Bowhead whale threatened by climate change

New research looking at over 11,000 years of bowhead whale persistence across the Arctic has found that a decline in sea ice due to climate change will reduce their habitat to reduce by up to 75%. An international team of scientists from the University of Adelaide and the University of Copenhagen reconstructed an 11,700-year ecological baseline for the threatened Arctic animal.
With computer modelling, fossils, and whaling records, they mapped the location and size of suitable summer foraging habitats for the bowhead whale, finding that it has remained constant despite significant changes in the climate.
Future climate change however, they predict, will erode anywhere from 65-75% of this foraging habitat by the end of this century.
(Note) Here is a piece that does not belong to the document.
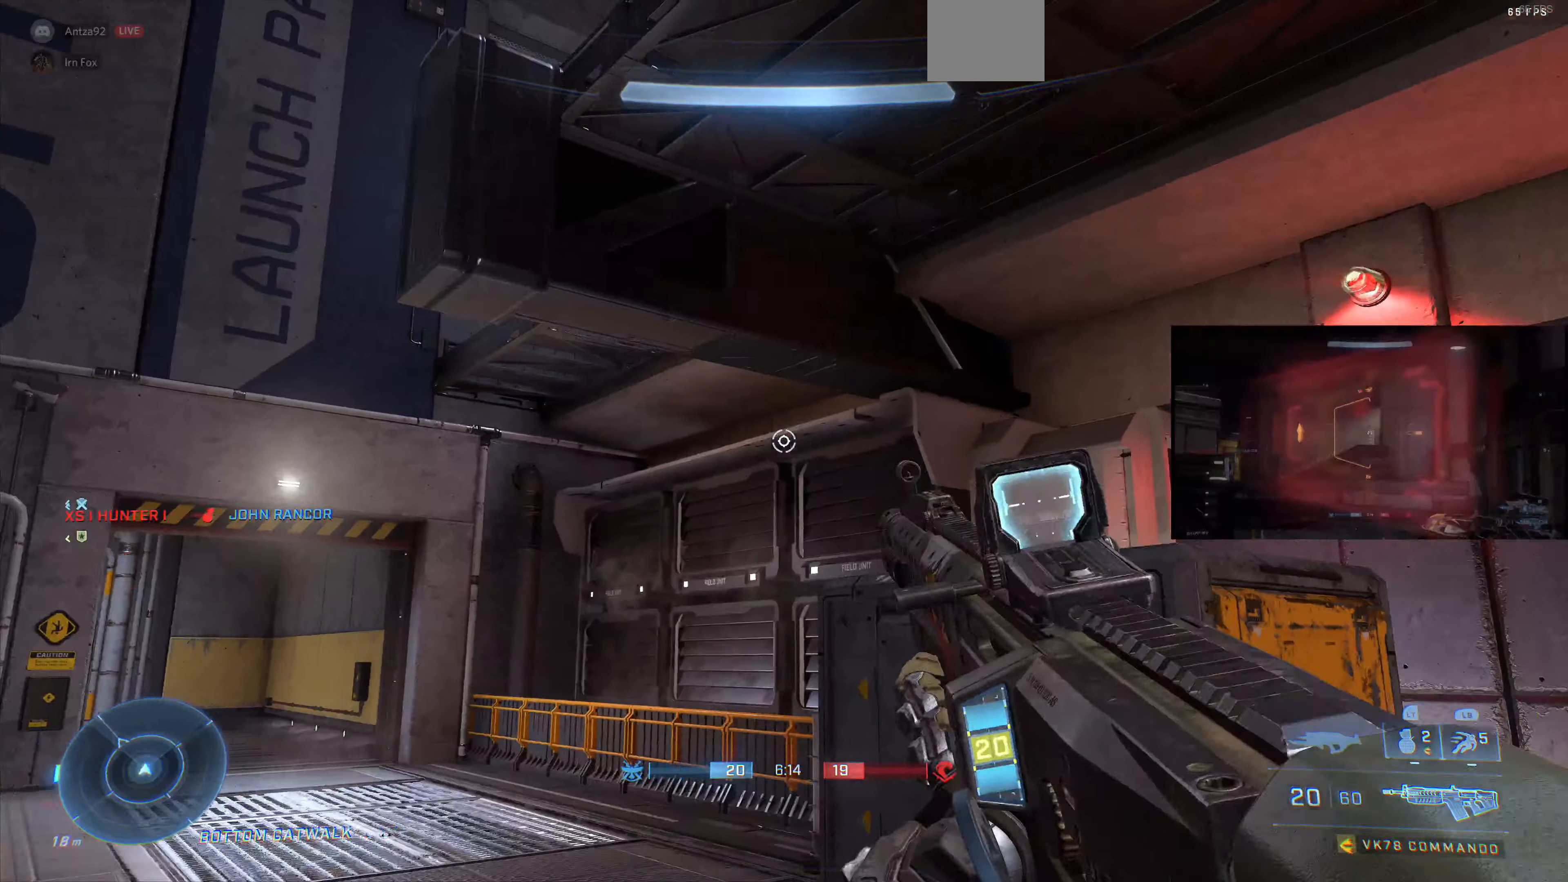
{"buttons": [], "left_stick": "up-right", "right_stick": "center", "events": [[34, "left_stick", "center"], [434, "left_stick", "up-right"]]}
In the Sea of Okhotsk, home to one of only four bowhead whale populations, it is expected to disappear completely by 2060.
The reason is the close connection between the whales and summer sea ice cover.
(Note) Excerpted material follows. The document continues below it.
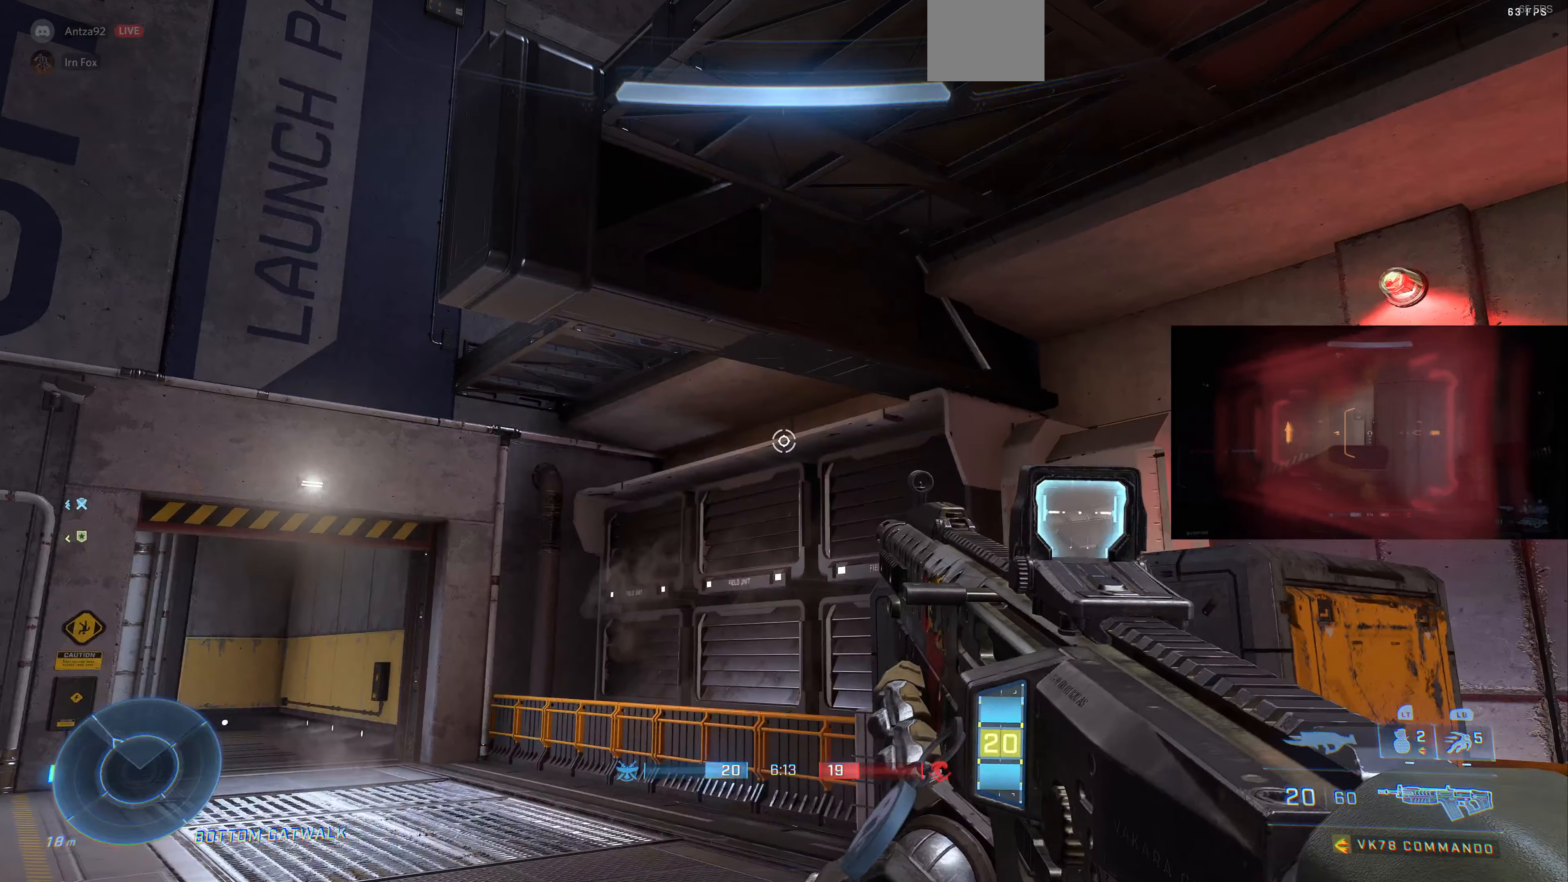
{"buttons": [], "left_stick": "up-right", "right_stick": "up-right", "events": [[34, "left_stick", "right"], [134, "right_stick", "up-right"], [500, "left_stick", "up-right"]]}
“Bowhead whales have preferred to forage amongst sea ice for many millennia,” lead author Mr Nicholas Freymueller, from the University of Adelaide’s Environment Institute and the University of Copenhagen’s Globe Institute said. “However, Arctic sea ice has declined significantly in recent decades, and this is set to accelerate in coming decades, causing habitats where bowhead whales currently congregate in large numbers to be lost.”